Document passage Start Marker

Apart from a recently enacted provision of Alaska's coastal management act that applies exclusively to phased-project review, Alaska's statutes and regulations are largely silent concerning the need for cumulative impacts analysis during ACMP consistency review.
See AS 46.40.094 (2002) (amended 2003).
Greenpeace notes that the federal government's Final Environmental Impact Statement evaluating the Alaska Coastal Management Program described the ACMP's standards as encompassing a "general balancing process taking account of public need, alternatives, cumulative effects and effects on wetlands, fish and wildlife, water quality, scenic and recreational values, public safety, water dependence, and access to coastal waters." Moreover, for various purposes arising under the ACMP, AS 46.40.210(7) defines a "use of direct and significant impact" in a way that considers the cumulative effects of the use. Yet neither of these general provisions adopts NEPA's rigorous definition of cumulative impacts or purports to require that a formal cumulative impact analysis be a regular part of the ACMP consistency review process.
Office of Coastal Management, State of Alaska Office of Coastal Zone Management, U.S. Dep't of Commerce, State of Alaska Coastal Management Program and Final Environmental Impact Statement (1979).
AS 46.40.210 (1995) thus defines a "use of direct and significant impact" as a
use, or an activity associated with the use, which proximately contributes to a material change or alteration in the natural or social characteristics of a part of the state's coastal area and in which (A) the use, or activity associated with it, would have a net adverse effect on the quality of the resources of the coastal area; (B) the use, or activity associated with it, would limit the range of alternative uses of the resources of the coastal area; or (C) the use would, of itself, constitute a tolerable change or alteration of the resources within the coastal area but which, cumulatively, would have an adverse effect.

Document passage End Marker
Provided information Start Marker

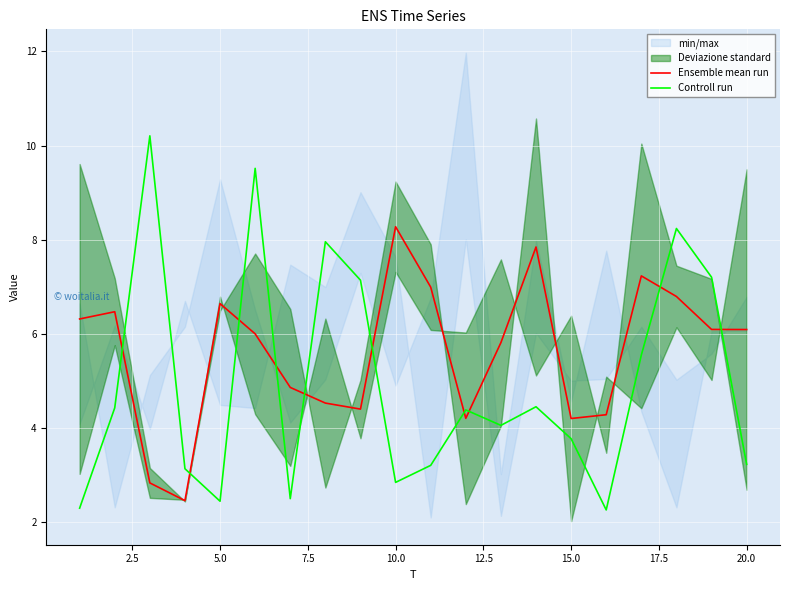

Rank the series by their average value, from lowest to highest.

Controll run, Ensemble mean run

Provided information End Marker
Provided information Start Marker

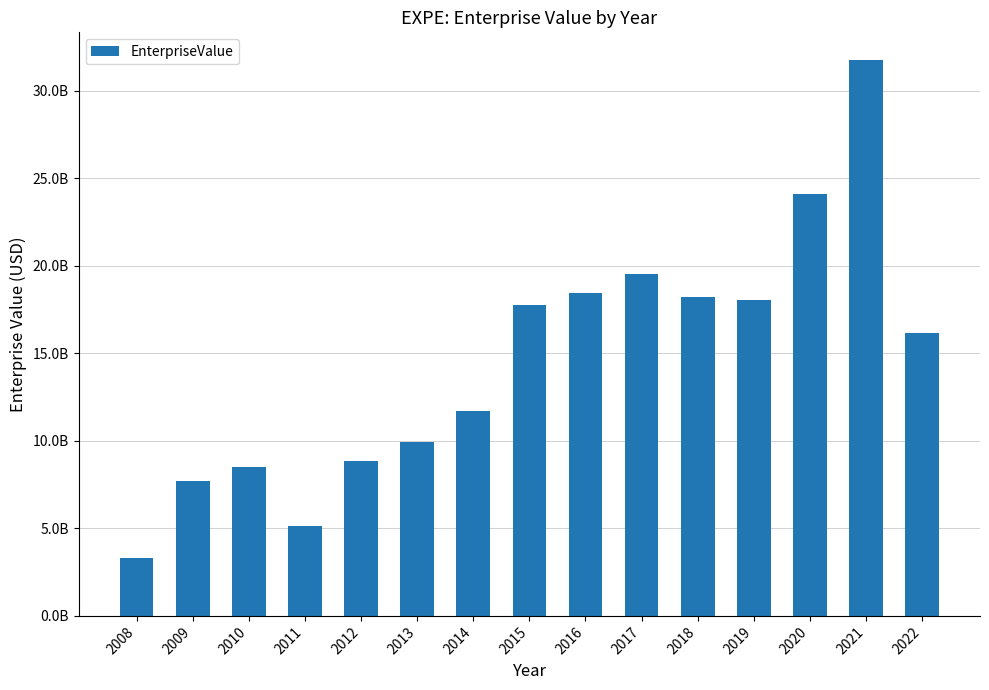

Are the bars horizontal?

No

Provided information End Marker
Provided information Start Marker

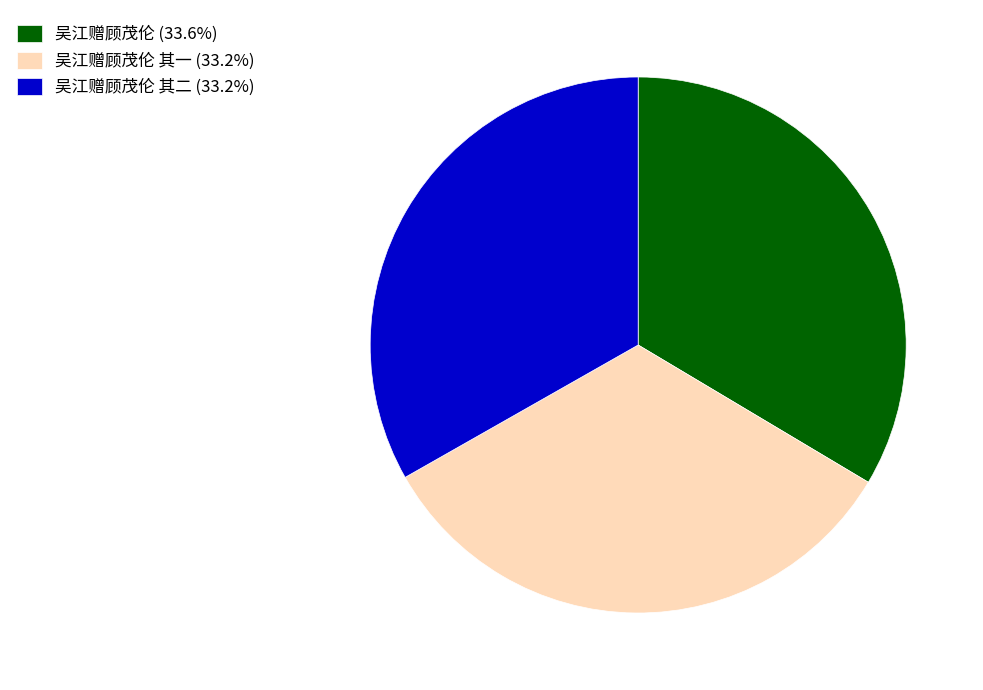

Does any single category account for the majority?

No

Provided information End Marker

▶ [Problem description] The Alaska coastal management passage above defines a "use of direct and significant impact." List each lettered condition in that definition.

▶ [Result for this task]
(A) The use, or activity associated with it, would have a net adverse effect on the quality of the resources of the coastal area.
(B) The use, or activity associated with it, would limit the range of alternative uses of the resources of the coastal area.
(C) The use would, of itself, constitute a tolerable change or alteration of the resources within the coastal area but, cumulatively, would have an adverse effect.